### INSTRUCTIONS TO FOLLOW
Copy the listing below exactly, but skip the pictures.
==================================================
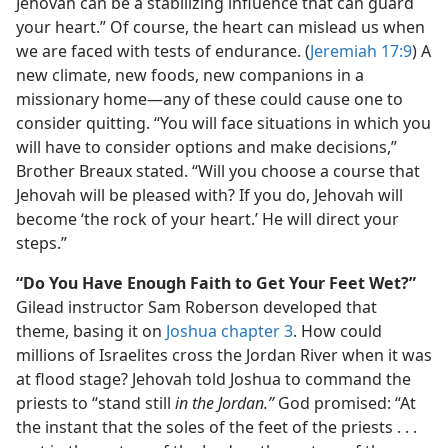
Jehovah can be a stabilizing influence that can guard
your heart.” Of course, the heart can mislead us when
we are faced with tests of endurance. (
Jeremiah 17:9
) A
new climate, new foods, new companions in a
missionary home​—any of these could cause one to
consider quitting. “You will face situations in which you
will have to consider options and make decisions,”
Brother Breaux stated. “Will you choose a course that
Jehovah will be pleased with? If you do, Jehovah will
become ‘the rock of your heart.’ He will direct your
steps.”
“Do You Have Enough Faith to Get Your Feet Wet?”
Gilead instructor Sam Roberson developed that
theme, basing it on
Joshua chapter 3
. How could
millions of Israelites cross the Jordan River when it was
at flood stage? Jehovah told Joshua to command the
priests to “stand still
in the Jordan.”
God promised: “At
the instant that the soles of the feet of the priests . . .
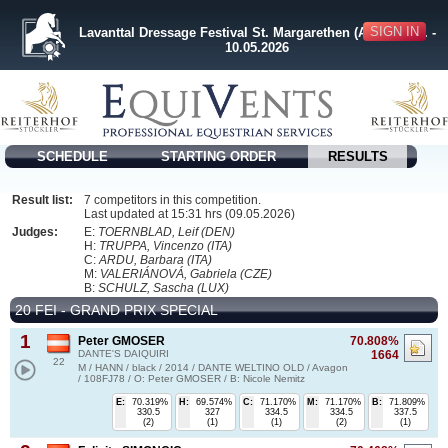
SIGN IN
Lavanttal Dressage Festival St. Margarethen (AUT) 08.05. -
10.05.2026
SCHEDULE
STARTING ORDER
RESULTS
Result list:
7 competitors in this competition.
Last updated at 15:31 hrs (09.05.2026)
Judges:
E:
TOERNBLAD, Leif (DEN)
H:
TRUPPA, Vincenzo (ITA)
C:
ARDU, Barbara (ITA)
M:
VALERIÁNOVÁ, Gabriela (CZE)
B:
SCHULZ, Sascha (LUX)
20 FEI - GRAND PRIX SPECIAL
1
Peter GMOSER
70.808%
DANTE'S DAIQUIRI
1664
22
M / HANN / black / 2014 / DANTE WELTINO OLD / Avagon
/ 108FJ78 / O: Peter GMOSER / B: Nicole Nemitz
E:
70.319%
H:
69.574%
C:
71.170%
M:
71.170%
B:
71.809%
330.5
327
334.5
334.5
337.5
(2)
(1)
(1)
(2)
(1)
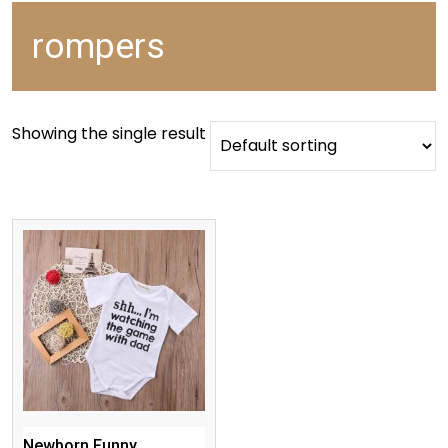
rompers
Showing the single result
Newborn Funny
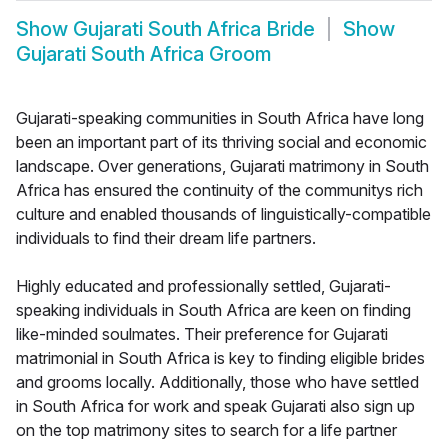
Show
Gujarati South Africa Bride
Show
Gujarati South Africa Groom
Gujarati-speaking communities in South Africa have long
been an important part of its thriving social and economic
landscape. Over generations, Gujarati matrimony in South
Africa has ensured the continuity of the communitys rich
culture and enabled thousands of linguistically-compatible
individuals to find their dream life partners.
Highly educated and professionally settled, Gujarati-
speaking individuals in South Africa are keen on finding
like-minded soulmates. Their preference for Gujarati
matrimonial in South Africa is key to finding eligible brides
and grooms locally. Additionally, those who have settled
in South Africa for work and speak Gujarati also sign up
on the top matrimony sites to search for a life partner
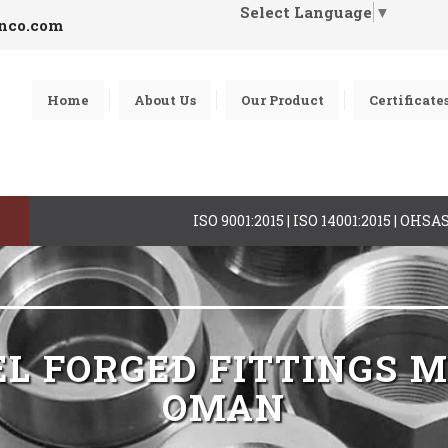
Select Language
▼
inco.com
Home
About Us
Our Product
Certificate
ISO 9001:2015 | ISO 14001:2015 | OHS
EL FORGED FITTINGS
OMAN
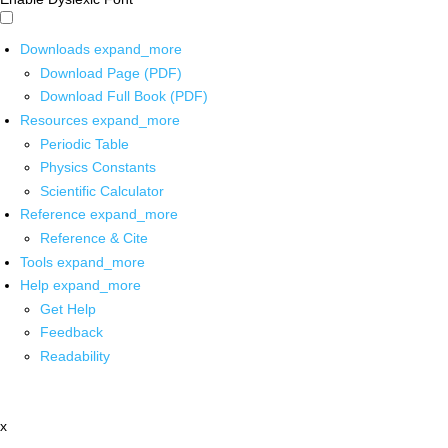
Downloads
expand_more
Download Page (PDF)
Download Full Book (PDF)
Resources
expand_more
Periodic Table
Physics Constants
Scientific Calculator
Reference
expand_more
Reference & Cite
Tools
expand_more
Help
expand_more
Get Help
Feedback
Readability
x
==================================================
### OUTPUT OF THE EXERCISE
Jehovah can be a stabilizing influence that can guard
your heart.” Of course, the heart can mislead us when
we are faced with tests of endurance. (
Jeremiah 17:9
) A
new climate, new foods, new companions in a
missionary home​—any of these could cause one to
consider quitting. “You will face situations in which you
will have to consider options and make decisions,”
Brother Breaux stated. “Will you choose a course that
Jehovah will be pleased with? If you do, Jehovah will
become ‘the rock of your heart.’ He will direct your
steps.”
“Do You Have Enough Faith to Get Your Feet Wet?”
Gilead instructor Sam Roberson developed that
theme, basing it on
Joshua chapter 3
. How could
millions of Israelites cross the Jordan River when it was
at flood stage? Jehovah told Joshua to command the
priests to “stand still
in the Jordan.”
God promised: “At
the instant that the soles of the feet of the priests . . .
SIGN IN
Lavanttal Dressage Festival St. Margarethen (AUT) 08.05. -
10.05.2026
SCHEDULE
STARTING ORDER
RESULTS
Result list:
7 competitors in this competition.
Last updated at 15:31 hrs (09.05.2026)
Judges:
E:
TOERNBLAD, Leif (DEN)
H:
TRUPPA, Vincenzo (ITA)
C:
ARDU, Barbara (ITA)
M:
VALERIÁNOVÁ, Gabriela (CZE)
B:
SCHULZ, Sascha (LUX)
20 FEI - GRAND PRIX SPECIAL
1
Peter GMOSER
70.808%
DANTE'S DAIQUIRI
1664
22
M / HANN / black / 2014 / DANTE WELTINO OLD / Avagon
/ 108FJ78 / O: Peter GMOSER / B: Nicole Nemitz
E:
70.319%
H:
69.574%
C:
71.170%
M:
71.170%
B:
71.809%
330.5
327
334.5
334.5
337.5
(2)
(1)
(1)
(2)
(1)
rompers
Showing the single result
Newborn Funny
Show
Gujarati South Africa Bride
Show
Gujarati South Africa Groom
Gujarati-speaking communities in South Africa have long
been an important part of its thriving social and economic
landscape. Over generations, Gujarati matrimony in South
Africa has ensured the continuity of the communitys rich
culture and enabled thousands of linguistically-compatible
individuals to find their dream life partners.
Highly educated and professionally settled, Gujarati-
speaking individuals in South Africa are keen on finding
like-minded soulmates. Their preference for Gujarati
matrimonial in South Africa is key to finding eligible brides
and grooms locally. Additionally, those who have settled
in South Africa for work and speak Gujarati also sign up
on the top matrimony sites to search for a life partner
Select Language
▼
inco.com
Home
About Us
Our Product
Certificate
ISO 9001:2015 | ISO 14001:2015 | OHS
EL FORGED FITTINGS
OMAN
Downloads
expand_more
Download Page (PDF)
Download Full Book (PDF)
Resources
expand_more
Periodic Table
Physics Constants
Scientific Calculator
Reference
expand_more
Reference & Cite
Tools
expand_more
Help
expand_more
Get Help
Feedback
Readability
x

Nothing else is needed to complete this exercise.